### What is being asked
Pick out each line of the records in which the word "filters" appears.

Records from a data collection
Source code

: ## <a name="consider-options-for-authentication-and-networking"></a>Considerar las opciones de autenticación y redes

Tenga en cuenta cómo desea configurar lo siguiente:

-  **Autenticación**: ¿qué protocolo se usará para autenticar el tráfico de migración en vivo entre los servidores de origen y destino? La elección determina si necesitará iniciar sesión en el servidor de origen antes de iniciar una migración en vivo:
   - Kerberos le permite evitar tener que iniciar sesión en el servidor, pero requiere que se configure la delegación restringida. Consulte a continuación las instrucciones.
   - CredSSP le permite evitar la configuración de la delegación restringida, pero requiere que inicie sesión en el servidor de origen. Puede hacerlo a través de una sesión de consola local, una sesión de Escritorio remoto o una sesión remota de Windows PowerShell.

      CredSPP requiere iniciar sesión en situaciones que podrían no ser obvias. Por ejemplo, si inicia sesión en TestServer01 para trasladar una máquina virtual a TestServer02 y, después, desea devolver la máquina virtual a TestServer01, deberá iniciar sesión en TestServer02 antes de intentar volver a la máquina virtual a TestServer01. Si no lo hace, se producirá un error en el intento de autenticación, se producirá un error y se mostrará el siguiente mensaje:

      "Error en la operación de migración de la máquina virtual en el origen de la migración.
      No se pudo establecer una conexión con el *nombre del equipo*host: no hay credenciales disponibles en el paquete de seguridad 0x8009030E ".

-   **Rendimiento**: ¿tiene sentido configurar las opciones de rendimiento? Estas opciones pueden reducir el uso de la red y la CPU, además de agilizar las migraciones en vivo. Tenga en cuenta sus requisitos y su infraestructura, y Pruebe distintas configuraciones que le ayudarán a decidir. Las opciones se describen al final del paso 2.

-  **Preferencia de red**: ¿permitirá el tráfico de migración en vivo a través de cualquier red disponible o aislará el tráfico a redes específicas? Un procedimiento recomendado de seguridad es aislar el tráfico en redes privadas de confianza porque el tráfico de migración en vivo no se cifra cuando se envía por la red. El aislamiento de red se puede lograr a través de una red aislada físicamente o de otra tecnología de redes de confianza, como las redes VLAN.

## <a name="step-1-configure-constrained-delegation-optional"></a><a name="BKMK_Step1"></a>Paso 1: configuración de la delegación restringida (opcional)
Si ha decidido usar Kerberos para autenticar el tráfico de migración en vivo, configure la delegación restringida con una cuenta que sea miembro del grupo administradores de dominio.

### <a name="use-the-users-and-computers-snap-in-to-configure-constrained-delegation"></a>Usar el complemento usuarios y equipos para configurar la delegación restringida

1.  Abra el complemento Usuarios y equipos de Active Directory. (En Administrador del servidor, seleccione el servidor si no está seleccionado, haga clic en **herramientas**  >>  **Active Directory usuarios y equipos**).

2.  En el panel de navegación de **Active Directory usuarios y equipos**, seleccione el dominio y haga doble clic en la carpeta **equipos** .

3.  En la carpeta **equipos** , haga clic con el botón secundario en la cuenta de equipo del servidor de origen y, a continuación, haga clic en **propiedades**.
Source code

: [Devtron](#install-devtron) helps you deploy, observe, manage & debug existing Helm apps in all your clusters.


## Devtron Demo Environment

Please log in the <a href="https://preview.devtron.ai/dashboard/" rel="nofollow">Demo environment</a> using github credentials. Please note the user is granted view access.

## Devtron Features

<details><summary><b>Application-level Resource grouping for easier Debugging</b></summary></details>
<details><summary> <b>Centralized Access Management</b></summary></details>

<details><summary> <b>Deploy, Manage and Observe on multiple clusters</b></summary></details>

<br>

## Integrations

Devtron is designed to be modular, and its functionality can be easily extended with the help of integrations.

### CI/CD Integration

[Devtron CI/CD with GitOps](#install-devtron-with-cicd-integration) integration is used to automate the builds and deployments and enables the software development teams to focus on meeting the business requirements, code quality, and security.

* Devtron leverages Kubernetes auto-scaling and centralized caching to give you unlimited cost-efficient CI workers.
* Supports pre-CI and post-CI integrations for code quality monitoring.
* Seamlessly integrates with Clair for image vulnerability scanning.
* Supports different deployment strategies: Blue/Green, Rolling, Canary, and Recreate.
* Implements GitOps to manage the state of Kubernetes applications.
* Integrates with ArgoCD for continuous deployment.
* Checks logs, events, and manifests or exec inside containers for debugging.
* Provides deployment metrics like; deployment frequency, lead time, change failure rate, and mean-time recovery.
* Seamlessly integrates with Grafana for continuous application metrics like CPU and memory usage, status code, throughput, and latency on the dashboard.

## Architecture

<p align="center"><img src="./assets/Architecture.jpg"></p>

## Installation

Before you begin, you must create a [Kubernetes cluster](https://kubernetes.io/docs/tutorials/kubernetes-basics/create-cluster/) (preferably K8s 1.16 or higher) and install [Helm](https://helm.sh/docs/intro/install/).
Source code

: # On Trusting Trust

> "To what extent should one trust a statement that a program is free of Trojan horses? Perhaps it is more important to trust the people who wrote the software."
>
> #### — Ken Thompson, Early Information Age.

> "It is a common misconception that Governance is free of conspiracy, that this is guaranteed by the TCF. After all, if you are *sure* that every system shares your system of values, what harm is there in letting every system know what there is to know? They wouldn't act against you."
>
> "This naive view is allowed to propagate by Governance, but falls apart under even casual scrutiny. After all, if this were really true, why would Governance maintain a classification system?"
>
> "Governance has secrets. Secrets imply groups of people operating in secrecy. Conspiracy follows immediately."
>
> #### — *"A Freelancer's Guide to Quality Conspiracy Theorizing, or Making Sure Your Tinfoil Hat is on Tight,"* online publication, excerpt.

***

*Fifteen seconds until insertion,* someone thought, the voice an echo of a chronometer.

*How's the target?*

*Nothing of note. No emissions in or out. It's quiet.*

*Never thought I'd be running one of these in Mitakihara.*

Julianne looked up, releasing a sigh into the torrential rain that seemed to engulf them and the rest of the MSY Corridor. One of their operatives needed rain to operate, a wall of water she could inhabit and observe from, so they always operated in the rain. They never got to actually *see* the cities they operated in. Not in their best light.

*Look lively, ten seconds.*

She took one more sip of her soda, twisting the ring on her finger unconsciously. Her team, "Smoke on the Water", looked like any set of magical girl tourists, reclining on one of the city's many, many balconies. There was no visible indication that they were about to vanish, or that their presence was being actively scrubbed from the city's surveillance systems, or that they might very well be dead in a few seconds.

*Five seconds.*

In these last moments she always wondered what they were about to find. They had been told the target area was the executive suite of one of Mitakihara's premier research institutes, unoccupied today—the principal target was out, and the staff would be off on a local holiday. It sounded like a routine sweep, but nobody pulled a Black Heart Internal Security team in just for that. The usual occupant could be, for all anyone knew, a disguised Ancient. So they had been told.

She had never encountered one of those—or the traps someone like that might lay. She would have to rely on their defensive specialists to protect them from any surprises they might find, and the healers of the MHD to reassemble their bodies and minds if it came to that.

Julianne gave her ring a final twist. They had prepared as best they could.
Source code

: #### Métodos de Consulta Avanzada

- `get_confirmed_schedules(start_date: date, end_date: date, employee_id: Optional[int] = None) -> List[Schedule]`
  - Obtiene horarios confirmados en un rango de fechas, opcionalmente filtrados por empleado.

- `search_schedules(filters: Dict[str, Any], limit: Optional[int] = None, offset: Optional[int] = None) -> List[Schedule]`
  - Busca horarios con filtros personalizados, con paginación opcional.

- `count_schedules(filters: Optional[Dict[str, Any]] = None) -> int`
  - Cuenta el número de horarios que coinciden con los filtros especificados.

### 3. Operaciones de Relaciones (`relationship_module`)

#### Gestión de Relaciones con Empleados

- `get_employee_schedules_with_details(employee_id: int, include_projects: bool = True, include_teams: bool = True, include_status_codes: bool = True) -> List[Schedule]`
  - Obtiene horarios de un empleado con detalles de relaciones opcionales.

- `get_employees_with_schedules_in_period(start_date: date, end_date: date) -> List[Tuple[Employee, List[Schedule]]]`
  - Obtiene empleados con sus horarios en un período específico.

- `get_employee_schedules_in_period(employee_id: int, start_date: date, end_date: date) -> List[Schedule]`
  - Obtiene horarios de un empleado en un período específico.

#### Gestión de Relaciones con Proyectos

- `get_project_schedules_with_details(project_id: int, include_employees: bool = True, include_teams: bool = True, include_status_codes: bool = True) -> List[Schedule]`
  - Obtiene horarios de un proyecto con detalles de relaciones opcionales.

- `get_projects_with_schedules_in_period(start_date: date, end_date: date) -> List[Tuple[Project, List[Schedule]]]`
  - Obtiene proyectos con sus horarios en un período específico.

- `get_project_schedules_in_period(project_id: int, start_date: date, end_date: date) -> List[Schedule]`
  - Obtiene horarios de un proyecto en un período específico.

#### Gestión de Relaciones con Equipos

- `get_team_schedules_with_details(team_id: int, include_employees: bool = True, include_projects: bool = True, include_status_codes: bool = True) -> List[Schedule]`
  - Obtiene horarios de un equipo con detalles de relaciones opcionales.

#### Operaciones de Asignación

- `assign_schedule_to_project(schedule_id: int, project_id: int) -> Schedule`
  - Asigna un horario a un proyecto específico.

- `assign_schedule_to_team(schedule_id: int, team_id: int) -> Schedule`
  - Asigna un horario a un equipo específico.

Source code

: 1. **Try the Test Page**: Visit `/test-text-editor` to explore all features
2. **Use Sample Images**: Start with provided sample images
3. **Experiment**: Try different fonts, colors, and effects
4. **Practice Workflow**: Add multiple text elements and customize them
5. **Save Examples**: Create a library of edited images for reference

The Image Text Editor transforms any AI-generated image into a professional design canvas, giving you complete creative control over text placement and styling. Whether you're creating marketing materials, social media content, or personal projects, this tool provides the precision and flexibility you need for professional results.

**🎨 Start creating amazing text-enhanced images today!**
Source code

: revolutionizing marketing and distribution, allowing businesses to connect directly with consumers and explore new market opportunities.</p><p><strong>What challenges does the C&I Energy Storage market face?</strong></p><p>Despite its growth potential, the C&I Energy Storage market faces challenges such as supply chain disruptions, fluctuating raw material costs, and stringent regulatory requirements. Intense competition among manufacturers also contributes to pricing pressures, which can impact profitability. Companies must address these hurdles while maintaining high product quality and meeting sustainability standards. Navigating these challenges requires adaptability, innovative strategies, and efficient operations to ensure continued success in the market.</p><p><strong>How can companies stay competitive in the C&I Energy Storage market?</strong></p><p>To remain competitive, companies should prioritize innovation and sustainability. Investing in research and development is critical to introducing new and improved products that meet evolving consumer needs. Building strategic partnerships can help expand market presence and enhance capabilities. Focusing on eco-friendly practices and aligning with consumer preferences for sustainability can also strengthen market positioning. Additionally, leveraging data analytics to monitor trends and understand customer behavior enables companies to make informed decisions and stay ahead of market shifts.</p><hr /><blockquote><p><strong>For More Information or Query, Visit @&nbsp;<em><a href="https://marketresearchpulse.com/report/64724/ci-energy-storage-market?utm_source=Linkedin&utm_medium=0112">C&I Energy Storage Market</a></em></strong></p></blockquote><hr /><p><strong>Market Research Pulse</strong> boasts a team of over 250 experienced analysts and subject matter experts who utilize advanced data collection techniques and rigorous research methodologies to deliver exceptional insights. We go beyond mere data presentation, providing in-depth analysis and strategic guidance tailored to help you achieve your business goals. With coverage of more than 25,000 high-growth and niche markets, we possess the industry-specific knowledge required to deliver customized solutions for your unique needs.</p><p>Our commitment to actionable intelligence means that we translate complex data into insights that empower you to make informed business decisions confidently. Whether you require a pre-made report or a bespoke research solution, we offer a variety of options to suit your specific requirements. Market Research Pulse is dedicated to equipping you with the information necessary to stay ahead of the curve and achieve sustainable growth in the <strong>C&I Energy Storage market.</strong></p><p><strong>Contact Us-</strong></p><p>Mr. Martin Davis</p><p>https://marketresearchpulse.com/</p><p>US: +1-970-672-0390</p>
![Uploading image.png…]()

### Response
- `search_schedules(filters: Dict[str, Any], limit: Optional[int] = None, offset: Optional[int] = None) -> List[Schedule]`
- `count_schedules(filters: Optional[Dict[str, Any]] = None) -> int`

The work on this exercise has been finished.